*EXERCISE MATERIALS:*

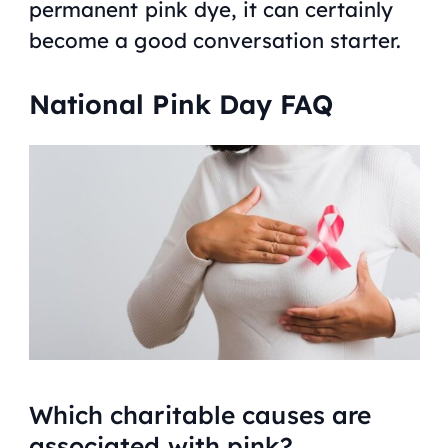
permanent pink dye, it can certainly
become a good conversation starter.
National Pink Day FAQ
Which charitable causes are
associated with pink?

--

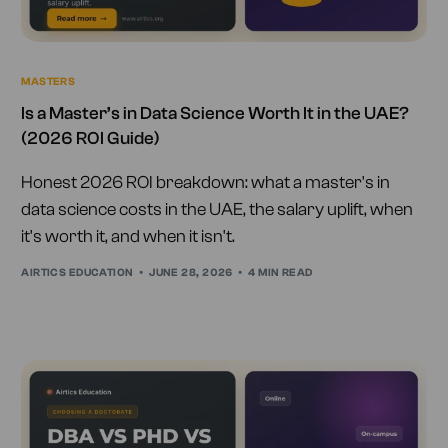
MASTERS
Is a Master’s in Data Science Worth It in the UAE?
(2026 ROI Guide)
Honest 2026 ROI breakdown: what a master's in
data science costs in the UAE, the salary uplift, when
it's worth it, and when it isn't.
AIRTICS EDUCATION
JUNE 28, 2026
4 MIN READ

* * *

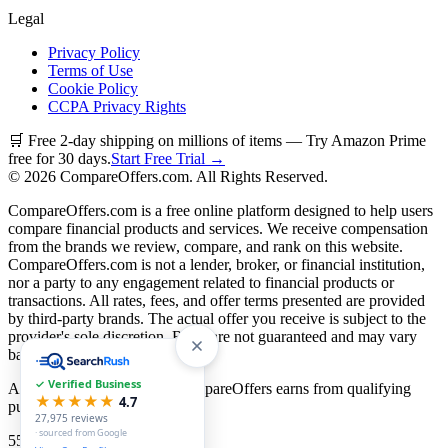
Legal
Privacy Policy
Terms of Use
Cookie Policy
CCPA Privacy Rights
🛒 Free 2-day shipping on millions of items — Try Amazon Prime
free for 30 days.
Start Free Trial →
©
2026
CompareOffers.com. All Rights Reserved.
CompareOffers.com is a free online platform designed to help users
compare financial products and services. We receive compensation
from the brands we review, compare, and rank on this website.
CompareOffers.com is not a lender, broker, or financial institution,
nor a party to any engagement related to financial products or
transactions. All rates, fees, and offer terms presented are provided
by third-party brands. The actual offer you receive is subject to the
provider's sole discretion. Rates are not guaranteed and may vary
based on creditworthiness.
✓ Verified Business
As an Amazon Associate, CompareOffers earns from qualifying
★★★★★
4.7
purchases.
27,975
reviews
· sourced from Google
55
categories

*TASK INSTRUCTIONS:*
Reproduce, word for word, the material from the line with "permanent pink dye, it can certainly" to the line with "associated with pink?", both included.

*PROBLEM SOLUTION:*
permanent pink dye, it can certainly
become a good conversation starter.
National Pink Day FAQ
Which charitable causes are
associated with pink?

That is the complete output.